Was muss getan werden? Der Religionsunterricht soll
aus einer konfessionalistischen Engführung gebracht werden. Auf diesem Weg böte
sich eine weit weniger komplizierte Variante als der Ethikunterricht an. Jeder
Schüler und jede Schülerin hätte die Möglichkeit, einen Religionsunterricht zu
besuchen. Das würde der Religionsfreiheit nicht widersprechen, da der
Religionsunterricht keine Indoktrination in ein bestimmtes Glaubenssystem
darstellt, sondern ein allgemeinbildendes Miteinanderlernen von
religiös-ethisch-philosophischen Grundfragen aus einem bestimmten Blickwinkel
anbietet. Der Religionsunterricht ist längst schon „keine Belangsendung“ einer bestimmten
Konfession mehr, obwohl ein kleinliches Auseinanderdividieren der Schüler und
Schülerinnen in r.k., evang., islam., o.B. dies manchmal suggeriert. Ich erlebe
es immer wieder, dass gerade Schüler und Schülerinnen ohne Religionsbekenntnis
eine besondere Bereicherung im katholischen Unterricht sind. Ihre
Fragestellungen würden fehlen, würden sie zwangsweise in einen Pflicht-Ethikunterricht
gesteckt, der dann eine Ansammlung von religionskritischen oder religionsfernen
Schülern und Schülerinnen werden würde, in dem die religiösen Zugänge von
Schülerseite minder belichtet sein würden. Hinzu kommt, dass durch die
Zweiteilung Religion oder Ethik aus technischen Gründen aufgrund der
Teilnehmergröße in vielen Fällen lediglich eine Einwochenstunde möglich wäre
bzw. gerade für die kleinen Kirchen und Religionsgemeinschaften der Unterricht
noch schwerer zustande kommen würde. Mein Plädoyer lautet: Für einen konfessionellen
aber nicht-konfessionalistischen Religionsunterricht als Pflichtfach, der jedem
Schüler und jeder Schülerin die Möglichkeit gibt, vollwertig einen
Religionsunterricht zu besuchen. Das könnte beispielsweise bedeuten, dass ein
Schüler ohne Religionsbekenntnis sich aus Interesse entscheiden könnte, einen
evangelischen Religionsunterricht oder einen buddhistischen oder einen
islamischen ... zu besuchen – wodurch wiederum die Chancen steigen würden, dass
dieser Unterricht mehrfach aufgewertet würde. Keinesfalls würde ein Schüler o.
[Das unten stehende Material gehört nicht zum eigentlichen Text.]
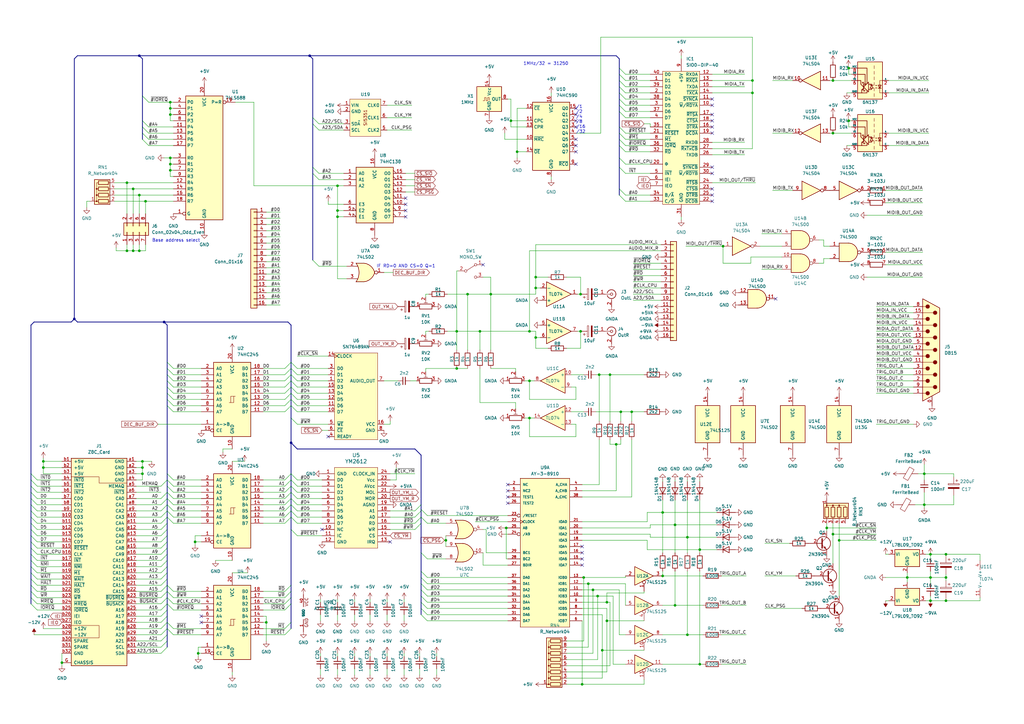
<source format=kicad_sch>
(kicad_sch (version 20230121) (generator eeschema)

  (uuid e63e39d7-6ac0-4ffd-8aa3-1841a4541b55)

  (paper "A3")

  (title_block
    (title "Z8C Audio Interface")
    (date "2022-10-14")
  )

  

  (junction (at 379.095 194.31) (diameter 0) (color 0 0 0 0)
    (uuid 027c05cc-16ed-4b6d-9538-71af2efee2b2)
  )
  (junction (at 217.17 135.89) (diameter 0) (color 0 0 0 0)
    (uuid 06bf8844-9d48-4331-8823-f9791d98f6ed)
  )
  (junction (at 69.85 69.85) (diameter 0) (color 0 0 0 0)
    (uuid 0afff348-692d-4b65-8a27-1a7decc525ac)
  )
  (junction (at 276.86 215.265) (diameter 0) (color 0 0 0 0)
    (uuid 0b0fb315-4a45-4580-8cb4-38c4428a7873)
  )
  (junction (at 54.61 102.87) (diameter 0) (color 0 0 0 0)
    (uuid 0db690c6-361f-49dd-b830-a9ccd72ca9b4)
  )
  (junction (at 196.85 135.89) (diameter 0) (color 0 0 0 0)
    (uuid 0f38100a-f19c-4e38-8696-d658b83db831)
  )
  (junction (at 67.31 132.08) (diameter 0) (color 0 0 0 0)
    (uuid 154ff820-0f75-4c9f-b40c-ba1c597f066d)
  )
  (junction (at 387.985 236.855) (diameter 0) (color 0 0 0 0)
    (uuid 159370e0-947e-494e-a615-d29cd90eabb5)
  )
  (junction (at 187.325 135.89) (diameter 0) (color 0 0 0 0)
    (uuid 1afe9b16-2eac-41ac-9a51-03d6c636210c)
  )
  (junction (at 271.78 236.22) (diameter 0) (color 0 0 0 0)
    (uuid 1e574ad0-ba2c-4296-a827-ef82c8e9c29a)
  )
  (junction (at 25.4 271.78) (diameter 0) (color 0 0 0 0)
    (uuid 1ff24733-9847-4249-a2f5-cac833b37f03)
  )
  (junction (at 138.43 88.9) (diameter 0) (color 0 0 0 0)
    (uuid 2086135e-1e46-40d1-8af8-54068447bc3c)
  )
  (junction (at 54.61 77.47) (diameter 0) (color 0 0 0 0)
    (uuid 221deac5-8c8f-473c-b3b5-bf836a7119e9)
  )
  (junction (at 81.28 267.97) (diameter 0) (color 0 0 0 0)
    (uuid 22da5e46-81d4-47f8-a475-fb862d109674)
  )
  (junction (at 281.94 260.35) (diameter 0) (color 0 0 0 0)
    (uuid 2433fb70-be76-4249-a250-ce999c3e37c9)
  )
  (junction (at 52.07 102.87) (diameter 0) (color 0 0 0 0)
    (uuid 277bf0c5-9eb3-4962-883c-64bde4f77091)
  )
  (junction (at 379.095 207.01) (diameter 0) (color 0 0 0 0)
    (uuid 30c2b6f7-9b1c-4656-b3c3-731cf94f9b84)
  )
  (junction (at 212.09 62.23) (diameter 0) (color 0 0 0 0)
    (uuid 3dd42502-cac1-43d6-9a5c-82c9e7c43f21)
  )
  (junction (at 69.85 64.77) (diameter 0) (color 0 0 0 0)
    (uuid 3eb95b11-170a-42fd-94bb-a966b5a4ff49)
  )
  (junction (at 219.71 138.43) (diameter 0) (color 0 0 0 0)
    (uuid 41cc6b8a-71ad-4f83-b93b-43e67a8dedc0)
  )
  (junction (at 57.15 22.86) (diameter 0) (color 0 0 0 0)
    (uuid 46de082b-5409-49da-99ff-c2bbf8634ee0)
  )
  (junction (at 348.107 27.94) (diameter 0) (color 0 0 0 0)
    (uuid 49d7a56d-3129-499e-8285-85256c42365c)
  )
  (junction (at 248.92 254.635) (diameter 0) (color 0 0 0 0)
    (uuid 49fae15b-a97f-4178-8105-739f122301ef)
  )
  (junction (at 57.15 102.87) (diameter 0) (color 0 0 0 0)
    (uuid 4dd535ac-c1ad-463f-8c6b-a3a1af3ef00f)
  )
  (junction (at 254.635 168.91) (diameter 0) (color 0 0 0 0)
    (uuid 4e9207c7-9192-4654-845a-9b779a078943)
  )
  (junction (at 138.43 76.2) (diameter 0) (color 0 0 0 0)
    (uuid 5bc58da7-664c-4986-9559-08f2d4651c78)
  )
  (junction (at 207.645 216.535) (diameter 0) (color 0 0 0 0)
    (uuid 5d0c87cf-46ca-4721-ac09-a78159bc8a9d)
  )
  (junction (at 241.3 239.395) (diameter 0) (color 0 0 0 0)
    (uuid 5d913b29-6585-44cd-bb71-759737374fa2)
  )
  (junction (at 69.85 46.99) (diameter 0) (color 0 0 0 0)
    (uuid 633513f7-6098-48b5-9b47-2ea6c6d84b87)
  )
  (junction (at 247.015 266.7) (diameter 0) (color 0 0 0 0)
    (uuid 662f95aa-c4b2-4127-88eb-708849d83a24)
  )
  (junction (at 238.76 280.67) (diameter 0) (color 0 0 0 0)
    (uuid 677b9573-b612-4a0f-9d7f-afb933bae54f)
  )
  (junction (at 119.38 181.61) (diameter 0) (color 0 0 0 0)
    (uuid 736673a1-286d-4678-97fb-a6c0336bf49a)
  )
  (junction (at 69.85 44.45) (diameter 0) (color 0 0 0 0)
    (uuid 73a2cbf0-a4ca-419c-accb-303c115182e4)
  )
  (junction (at 308.61 38.1) (diameter 0) (color 0 0 0 0)
    (uuid 74d8f773-5436-4cd5-9218-626442d8cecd)
  )
  (junction (at 217.17 156.21) (diameter 0) (color 0 0 0 0)
    (uuid 7935eee7-91a6-42b7-aec8-2ff380220993)
  )
  (junction (at 245.745 153.67) (diameter 0) (color 0 0 0 0)
    (uuid 7c32ec85-34ae-4cab-bd7b-30cd1f4468d0)
  )
  (junction (at 127 22.86) (diameter 0) (color 0 0 0 0)
    (uuid 7c4738c6-9f39-4628-9440-a2ae6c4f6a7d)
  )
  (junction (at 259.08 168.91) (diameter 0) (color 0 0 0 0)
    (uuid 82359651-533d-494f-8016-676eb984e7b5)
  )
  (junction (at 287.02 225.425) (diameter 0) (color 0 0 0 0)
    (uuid 83998c38-2450-47ae-aac3-a8789e03be46)
  )
  (junction (at 271.78 210.185) (diameter 0) (color 0 0 0 0)
    (uuid 8456e7c0-ea05-4e60-8f1f-c1876bb7d968)
  )
  (junction (at 58.42 194.31) (diameter 0) (color 0 0 0 0)
    (uuid 87602c84-148a-4106-8388-b40ffb29072f)
  )
  (junction (at 381.635 246.38) (diameter 0) (color 0 0 0 0)
    (uuid 8c4f1e41-c320-42fc-9d1f-5d4645fa5f71)
  )
  (junction (at 243.205 241.935) (diameter 0) (color 0 0 0 0)
    (uuid 8ceffb11-5622-4bea-8da0-3268b6005c46)
  )
  (junction (at 17.78 191.77) (diameter 0) (color 0 0 0 0)
    (uuid 8e2d0810-4573-4154-934d-ace3a7feb0ea)
  )
  (junction (at 58.42 191.77) (diameter 0) (color 0 0 0 0)
    (uuid 920ec9e2-c753-4bb0-8e02-12cb4edadd23)
  )
  (junction (at 187.325 151.13) (diameter 0) (color 0 0 0 0)
    (uuid 95291300-b616-4e76-9941-ef09aa52d984)
  )
  (junction (at 52.07 74.93) (diameter 0) (color 0 0 0 0)
    (uuid 96ce05e3-0336-430e-ac9c-9620fb9a7068)
  )
  (junction (at 138.43 86.36) (diameter 0) (color 0 0 0 0)
    (uuid 9b49e9cf-7f7e-4045-a2a1-c7a097c56bb9)
  )
  (junction (at 238.125 120.65) (diameter 0) (color 0 0 0 0)
    (uuid 9b735dbe-549a-44fd-a6a7-6f5c73edd768)
  )
  (junction (at 296.545 100.965) (diameter 0) (color 0 0 0 0)
    (uuid a1284809-8fcb-40f3-aa05-5ac9835e28f1)
  )
  (junction (at 182.88 221.615) (diameter 0) (color 0 0 0 0)
    (uuid a8184e75-ca89-4693-980d-b3e1f0e47343)
  )
  (junction (at 381.635 236.855) (diameter 
... [454835 chars truncated]
</source>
B. aber automatisch einem Ethikunterricht zugeordnet werden, wie dies zumindest
implizit die Befürworter eines alternativen Ethikunterrichts vorsehen. Für
diese Variante bräuchte es keine Gesamtänderung der gesetzlichen Lage, sondern
lediglich die genannten geringfügigen und doch so wichtigen Korrekturen.